● About this task: Scan the material for "oMemRead". Copy every line it appears in.

● Provided data:
- Opening Delimiter -

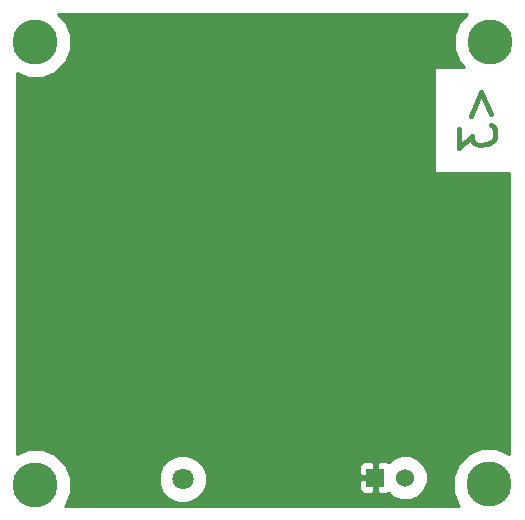
<source format=gbl>
G04 (created by PCBNEW-RS274X (2011-05-25)-stable) date Wed 01 Feb 2012 12:44:34 PM EST*
G01*
G70*
G90*
%MOIN*%
G04 Gerber Fmt 3.4, Leading zero omitted, Abs format*
%FSLAX34Y34*%
G04 APERTURE LIST*
%ADD10C,0.006000*%
%ADD11C,0.017000*%
%ADD12C,0.070900*%
%ADD13C,0.150000*%
%ADD14R,0.060000X0.060000*%
%ADD15C,0.060000*%
%ADD16C,0.010000*%
G04 APERTURE END LIST*
G54D10*
G54D11*
X48186Y-34957D02*
X48529Y-34152D01*
X48871Y-34872D01*
X47786Y-35388D02*
X47786Y-36007D01*
X48243Y-35617D01*
X48243Y-35759D01*
X48300Y-35848D01*
X48357Y-35888D01*
X48471Y-35922D01*
X48757Y-35886D01*
X48871Y-35824D01*
X48929Y-35769D01*
X48986Y-35666D01*
X48986Y-35381D01*
X48929Y-35292D01*
X48871Y-35253D01*
G54D12*
X38583Y-47047D03*
G54D13*
X33662Y-32480D03*
X48819Y-32480D03*
X48780Y-47226D03*
X33662Y-47244D03*
G54D14*
X45000Y-47000D03*
G54D15*
X46000Y-47000D03*
G54D10*
G36*
X49450Y-46204D02*
X49019Y-46026D01*
X48542Y-46026D01*
X48101Y-46208D01*
X47763Y-46546D01*
X47580Y-46987D01*
X47580Y-47464D01*
X47762Y-47905D01*
X47807Y-47950D01*
X46749Y-47950D01*
X46749Y-47150D01*
X46749Y-46852D01*
X46635Y-46577D01*
X46425Y-46366D01*
X46150Y-46251D01*
X45852Y-46251D01*
X45577Y-46365D01*
X45446Y-46494D01*
X45441Y-46489D01*
X45349Y-46451D01*
X45112Y-46450D01*
X45050Y-46512D01*
X45050Y-46900D01*
X45050Y-46950D01*
X45050Y-47050D01*
X45050Y-47100D01*
X45050Y-47488D01*
X45112Y-47550D01*
X45349Y-47549D01*
X45441Y-47511D01*
X45446Y-47505D01*
X45575Y-47634D01*
X45850Y-47749D01*
X46148Y-47749D01*
X46423Y-47635D01*
X46634Y-47425D01*
X46749Y-47150D01*
X46749Y-47950D01*
X44950Y-47950D01*
X44950Y-47488D01*
X44950Y-47050D01*
X44950Y-46950D01*
X44950Y-46512D01*
X44888Y-46450D01*
X44651Y-46451D01*
X44559Y-46489D01*
X44489Y-46559D01*
X44451Y-46650D01*
X44451Y-46749D01*
X44450Y-46888D01*
X44512Y-46950D01*
X44950Y-46950D01*
X44950Y-47050D01*
X44512Y-47050D01*
X44450Y-47112D01*
X44451Y-47251D01*
X44451Y-47350D01*
X44489Y-47441D01*
X44559Y-47511D01*
X44651Y-47549D01*
X44888Y-47550D01*
X44950Y-47488D01*
X44950Y-47950D01*
X39386Y-47950D01*
X39386Y-47207D01*
X39386Y-46888D01*
X39264Y-46593D01*
X39038Y-46367D01*
X38743Y-46244D01*
X38424Y-46244D01*
X38129Y-46366D01*
X37903Y-46592D01*
X37780Y-46887D01*
X37780Y-47206D01*
X37902Y-47501D01*
X38128Y-47727D01*
X38423Y-47850D01*
X38742Y-47850D01*
X39037Y-47728D01*
X39263Y-47502D01*
X39386Y-47207D01*
X39386Y-47950D01*
X34653Y-47950D01*
X34679Y-47924D01*
X34862Y-47483D01*
X34862Y-47006D01*
X34680Y-46565D01*
X34342Y-46227D01*
X33901Y-46044D01*
X33424Y-46044D01*
X33050Y-46198D01*
X33050Y-33525D01*
X33423Y-33680D01*
X33900Y-33680D01*
X34341Y-33498D01*
X34679Y-33160D01*
X34862Y-32719D01*
X34862Y-32242D01*
X34680Y-31801D01*
X34429Y-31550D01*
X48052Y-31550D01*
X47802Y-31800D01*
X47619Y-32241D01*
X47619Y-32718D01*
X47801Y-33159D01*
X47949Y-33307D01*
X46955Y-33307D01*
X46955Y-36862D01*
X49450Y-36862D01*
X49450Y-46204D01*
X49450Y-46204D01*
G37*
G54D16*
X49450Y-46204D02*
X49019Y-46026D01*
X48542Y-46026D01*
X48101Y-46208D01*
X47763Y-46546D01*
X47580Y-46987D01*
X47580Y-47464D01*
X47762Y-47905D01*
X47807Y-47950D01*
X46749Y-47950D01*
X46749Y-47150D01*
X46749Y-46852D01*
X46635Y-46577D01*
X46425Y-46366D01*
X46150Y-46251D01*
X45852Y-46251D01*
X45577Y-46365D01*
X45446Y-46494D01*
X45441Y-46489D01*
X45349Y-46451D01*
X45112Y-46450D01*
X45050Y-46512D01*
X45050Y-46900D01*
X45050Y-46950D01*
X45050Y-47050D01*
X45050Y-47100D01*
X45050Y-47488D01*
X45112Y-47550D01*
X45349Y-47549D01*
X45441Y-47511D01*
X45446Y-47505D01*
X45575Y-47634D01*
X45850Y-47749D01*
X46148Y-47749D01*
X46423Y-47635D01*
X46634Y-47425D01*
X46749Y-47150D01*
X46749Y-47950D01*
X44950Y-47950D01*
X44950Y-47488D01*
X44950Y-47050D01*
X44950Y-46950D01*
X44950Y-46512D01*
X44888Y-46450D01*
X44651Y-46451D01*
X44559Y-46489D01*
X44489Y-46559D01*
X44451Y-46650D01*
X44451Y-46749D01*
X44450Y-46888D01*
X44512Y-46950D01*
X44950Y-46950D01*
X44950Y-47050D01*
X44512Y-47050D01*
X44450Y-47112D01*
X44451Y-47251D01*
X44451Y-47350D01*
X44489Y-47441D01*
X44559Y-47511D01*
X44651Y-47549D01*
X44888Y-47550D01*
X44950Y-47488D01*
X44950Y-47950D01*
X39386Y-47950D01*
X39386Y-47207D01*
X39386Y-46888D01*
X39264Y-46593D01*
X39038Y-46367D01*
X38743Y-46244D01*
X38424Y-46244D01*
X38129Y-46366D01*
X37903Y-46592D01*
X37780Y-46887D01*
X37780Y-47206D01*
X37902Y-47501D01*
X38128Y-47727D01*
X38423Y-47850D01*
X38742Y-47850D01*
X39037Y-47728D01*
X39263Y-47502D01*
X39386Y-47207D01*
X39386Y-47950D01*
X34653Y-47950D01*
X34679Y-47924D01*
X34862Y-47483D01*
X34862Y-47006D01*
X34680Y-46565D01*
X34342Y-46227D01*
X33901Y-46044D01*
X33424Y-46044D01*
X33050Y-46198D01*
X33050Y-33525D01*
X33423Y-33680D01*
X33900Y-33680D01*
X34341Y-33498D01*
X34679Y-33160D01*
X34862Y-32719D01*
X34862Y-32242D01*
X34680Y-31801D01*
X34429Y-31550D01*
X48052Y-31550D01*
X47802Y-31800D01*
X47619Y-32241D01*
X47619Y-32718D01*
X47801Y-33159D01*
X47949Y-33307D01*
X46955Y-33307D01*
X46955Y-36862D01*
X49450Y-36862D01*
X49450Y-46204D01*
M02*

</source>
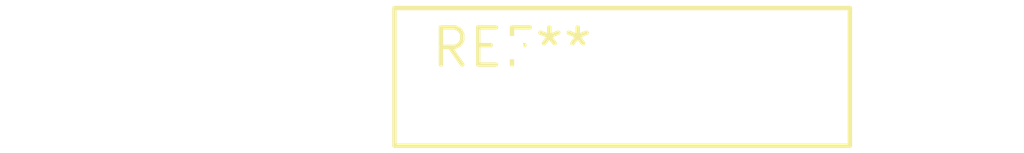
<source format=kicad_pcb>
(kicad_pcb (version 20240108) (generator pcbnew)

  (general
    (thickness 1.6)
  )

  (paper "A4")
  (layers
    (0 "F.Cu" signal)
    (31 "B.Cu" signal)
    (32 "B.Adhes" user "B.Adhesive")
    (33 "F.Adhes" user "F.Adhesive")
    (34 "B.Paste" user)
    (35 "F.Paste" user)
    (36 "B.SilkS" user "B.Silkscreen")
    (37 "F.SilkS" user "F.Silkscreen")
    (38 "B.Mask" user)
    (39 "F.Mask" user)
    (40 "Dwgs.User" user "User.Drawings")
    (41 "Cmts.User" user "User.Comments")
    (42 "Eco1.User" user "User.Eco1")
    (43 "Eco2.User" user "User.Eco2")
    (44 "Edge.Cuts" user)
    (45 "Margin" user)
    (46 "B.CrtYd" user "B.Courtyard")
    (47 "F.CrtYd" user "F.Courtyard")
    (48 "B.Fab" user)
    (49 "F.Fab" user)
    (50 "User.1" user)
    (51 "User.2" user)
    (52 "User.3" user)
    (53 "User.4" user)
    (54 "User.5" user)
    (55 "User.6" user)
    (56 "User.7" user)
    (57 "User.8" user)
    (58 "User.9" user)
  )

  (setup
    (pad_to_mask_clearance 0)
    (pcbplotparams
      (layerselection 0x00010fc_ffffffff)
      (plot_on_all_layers_selection 0x0000000_00000000)
      (disableapertmacros false)
      (usegerberextensions false)
      (usegerberattributes false)
      (usegerberadvancedattributes false)
      (creategerberjobfile false)
      (dashed_line_dash_ratio 12.000000)
      (dashed_line_gap_ratio 3.000000)
      (svgprecision 4)
      (plotframeref false)
      (viasonmask false)
      (mode 1)
      (useauxorigin false)
      (hpglpennumber 1)
      (hpglpenspeed 20)
      (hpglpendiameter 15.000000)
      (dxfpolygonmode false)
      (dxfimperialunits false)
      (dxfusepcbnewfont false)
      (psnegative false)
      (psa4output false)
      (plotreference false)
      (plotvalue false)
      (plotinvisibletext false)
      (sketchpadsonfab false)
      (subtractmaskfromsilk false)
      (outputformat 1)
      (mirror false)
      (drillshape 1)
      (scaleselection 1)
      (outputdirectory "")
    )
  )

  (net 0 "")

  (footprint "RV_Disc_D15.5mm_W4.7mm_P7.5mm" (layer "F.Cu") (at 0 0))

)

</source>
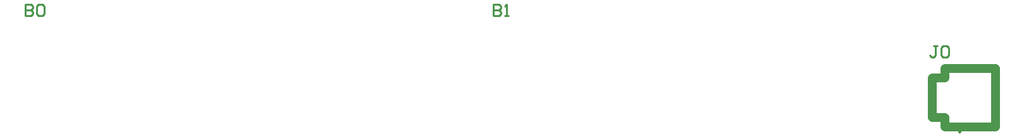
<source format=gto>
G04*
G04 #@! TF.GenerationSoftware,Altium Limited,Altium Designer,24.0.1 (36)*
G04*
G04 Layer_Color=65535*
%FSLAX44Y44*%
%MOMM*%
G71*
G04*
G04 #@! TF.SameCoordinates,01A87E56-E8FB-47F9-89C4-8A0F53075384*
G04*
G04*
G04 #@! TF.FilePolarity,Positive*
G04*
G01*
G75*
%ADD10C,0.2500*%
%ADD11C,1.1430*%
%ADD12C,0.2540*%
D10*
X1384250Y248406D02*
G03*
X1384250Y248406I-1250J0D01*
G01*
D11*
X1431000Y254906D02*
Y333506D01*
X1346000Y267406D02*
Y321006D01*
Y267406D02*
X1363000D01*
Y254906D02*
Y267406D01*
Y254906D02*
X1431000D01*
X1346000Y321006D02*
X1363000D01*
Y333506D01*
X1431000D01*
D12*
X758193Y420368D02*
Y405132D01*
X765811D01*
X768350Y407672D01*
Y410211D01*
X765811Y412750D01*
X758193D01*
X765811D01*
X768350Y415289D01*
Y417828D01*
X765811Y420368D01*
X758193D01*
X773428Y405132D02*
X778507D01*
X775968D01*
Y420368D01*
X773428Y417828D01*
X1352551Y364487D02*
X1347473D01*
X1350012D01*
Y351792D01*
X1347473Y349253D01*
X1344933D01*
X1342394Y351792D01*
X1357629Y361948D02*
X1360168Y364487D01*
X1365247D01*
X1367786Y361948D01*
Y351792D01*
X1365247Y349253D01*
X1360168D01*
X1357629Y351792D01*
Y361948D01*
X132084Y420368D02*
Y405132D01*
X139702D01*
X142241Y407672D01*
Y410211D01*
X139702Y412750D01*
X132084D01*
X139702D01*
X142241Y415289D01*
Y417828D01*
X139702Y420368D01*
X132084D01*
X147319Y417828D02*
X149858Y420368D01*
X154937D01*
X157476Y417828D01*
Y407672D01*
X154937Y405132D01*
X149858D01*
X147319Y407672D01*
Y417828D01*
M02*

</source>
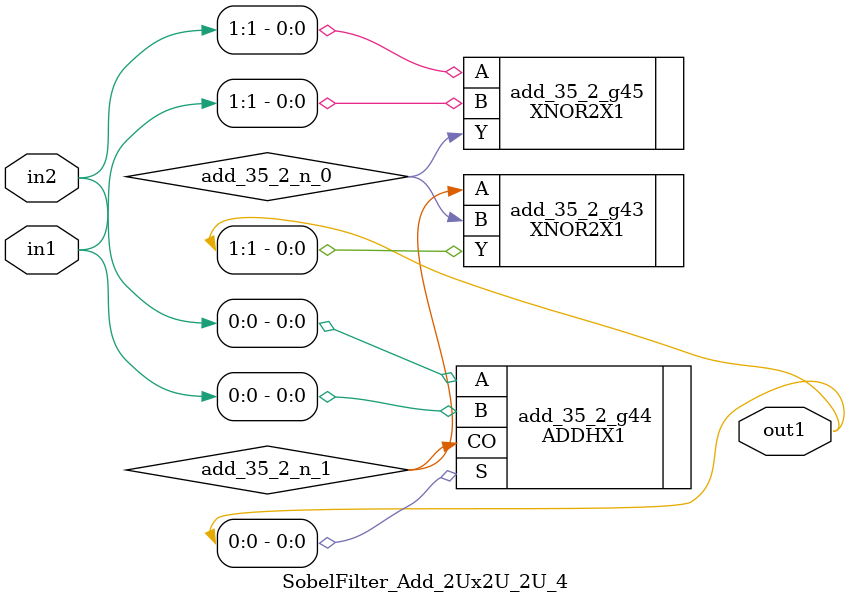
<source format=v>
`timescale 1ps / 1ps


module SobelFilter_Add_2Ux2U_2U_4(in2, in1, out1);
  input [1:0] in2, in1;
  output [1:0] out1;
  wire [1:0] in2, in1;
  wire [1:0] out1;
  wire add_35_2_n_0, add_35_2_n_1;
  XNOR2X1 add_35_2_g43(.A (add_35_2_n_1), .B (add_35_2_n_0), .Y
       (out1[1]));
  ADDHX1 add_35_2_g44(.A (in2[0]), .B (in1[0]), .CO (add_35_2_n_1), .S
       (out1[0]));
  XNOR2X1 add_35_2_g45(.A (in2[1]), .B (in1[1]), .Y (add_35_2_n_0));
endmodule



</source>
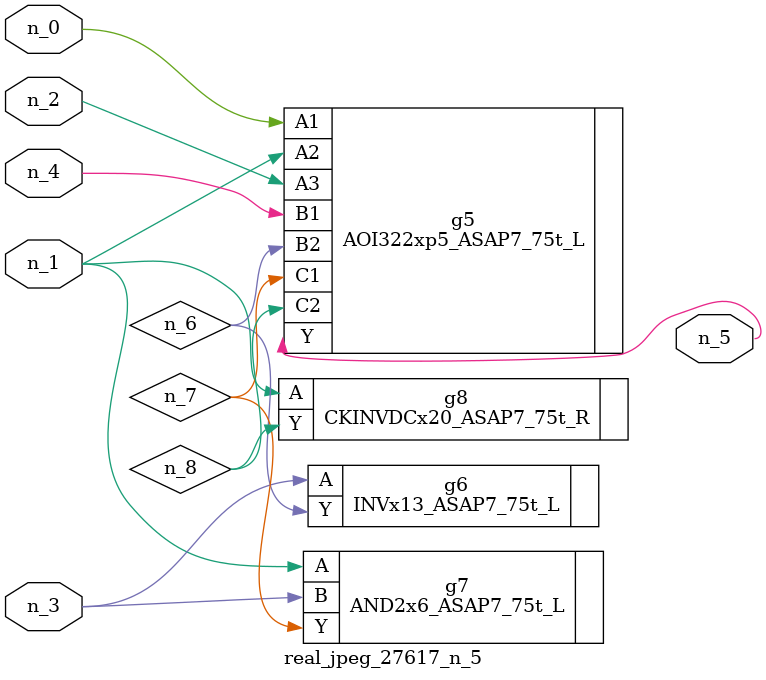
<source format=v>
module real_jpeg_27617_n_5 (n_4, n_0, n_1, n_2, n_3, n_5);

input n_4;
input n_0;
input n_1;
input n_2;
input n_3;

output n_5;

wire n_8;
wire n_6;
wire n_7;

AOI322xp5_ASAP7_75t_L g5 ( 
.A1(n_0),
.A2(n_1),
.A3(n_2),
.B1(n_4),
.B2(n_6),
.C1(n_7),
.C2(n_8),
.Y(n_5)
);

AND2x6_ASAP7_75t_L g7 ( 
.A(n_1),
.B(n_3),
.Y(n_7)
);

CKINVDCx20_ASAP7_75t_R g8 ( 
.A(n_1),
.Y(n_8)
);

INVx13_ASAP7_75t_L g6 ( 
.A(n_3),
.Y(n_6)
);


endmodule
</source>
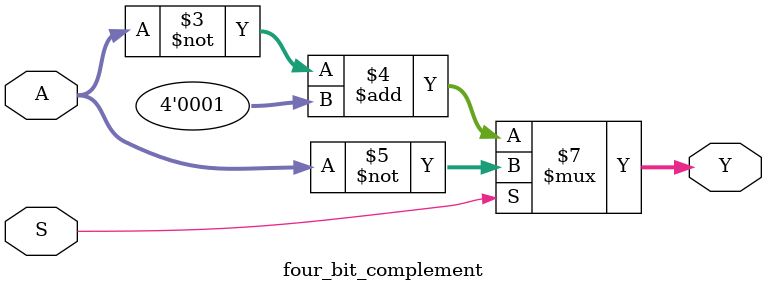
<source format=v>
module four_bit_complement
  (output reg [3:0] Y, input [3:0] A, input S);
  
  always @(*) begin
    if(S == 0) begin
      Y = ~A + 4'b1;
    end
    else begin
      Y = ~A;
    end
  end
  
endmodule
</source>
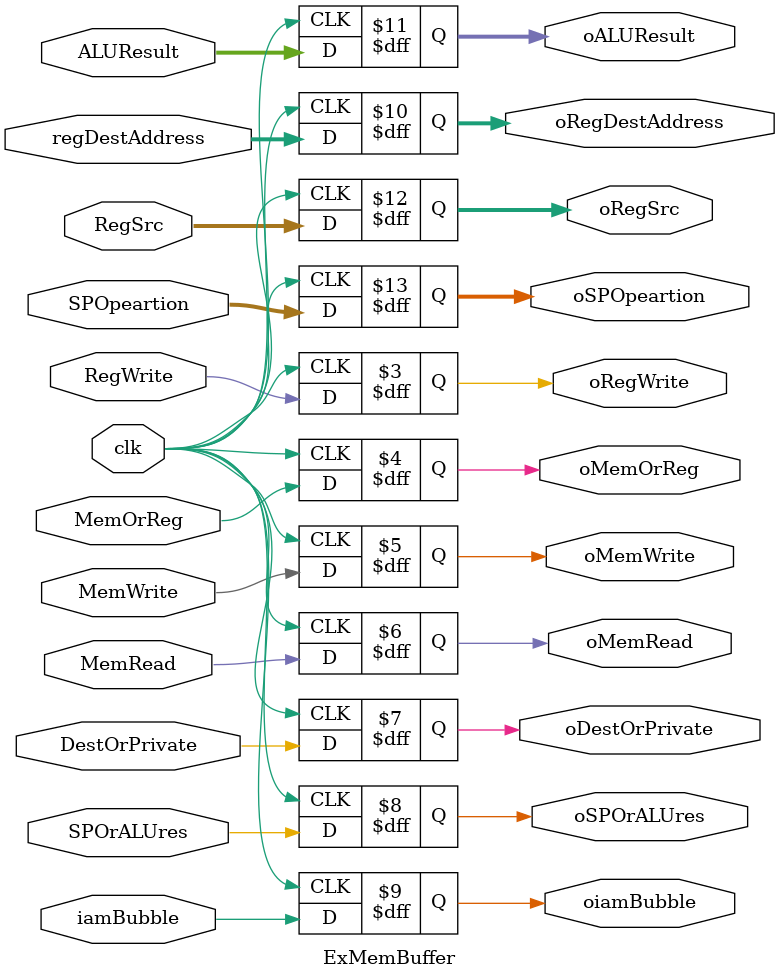
<source format=v>
module ExMemBuffer (
    input RegWrite,
    MemOrReg,
    DestOrPrivate,
    MemWrite,
    MemRead,
    clk,
    SPOrALUres,
    iamBubble,
    input [3:0] regDestAddress,
    input [15:0] ALUResult,
    RegSrc,
    input [1:0] SPOpeartion,
    output reg oRegWrite,
    oMemOrReg,
    oMemWrite,
    oMemRead,
    oDestOrPrivate,
    oSPOrALUres,
    oiamBubble,
    output reg [3:0] oRegDestAddress,
    output reg [15:0] oALUResult,
    oRegSrc,
    output reg [1:0] oSPOpeartion
);

  initial begin
    oRegWrite = 0;
    oMemOrReg = 0;
    oDestOrPrivate = 0;
    oRegDestAddress = 0;
    oSPOpeartion = 0;
    oMemWrite = 0;
    oMemRead = 0;
    oSPOrALUres = 0;
    oALUResult = 0;
    oRegSrc = 0;
    oiamBubble = 0;
  end

  always @(posedge clk) begin
    oRegWrite = RegWrite;
    oMemOrReg = MemOrReg;
    oDestOrPrivate = DestOrPrivate;
    oRegDestAddress = regDestAddress;
    oALUResult = ALUResult;
    oSPOpeartion = SPOpeartion;
    oMemWrite = MemWrite;
    oMemRead = MemRead;
    oSPOrALUres = SPOrALUres;
    oRegSrc = RegSrc;
    oiamBubble = iamBubble;
  end

endmodule

</source>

- Closing Delimiter -

● Answer to the problem:
    oMemRead,
    oMemRead = 0;
    oMemRead = MemRead;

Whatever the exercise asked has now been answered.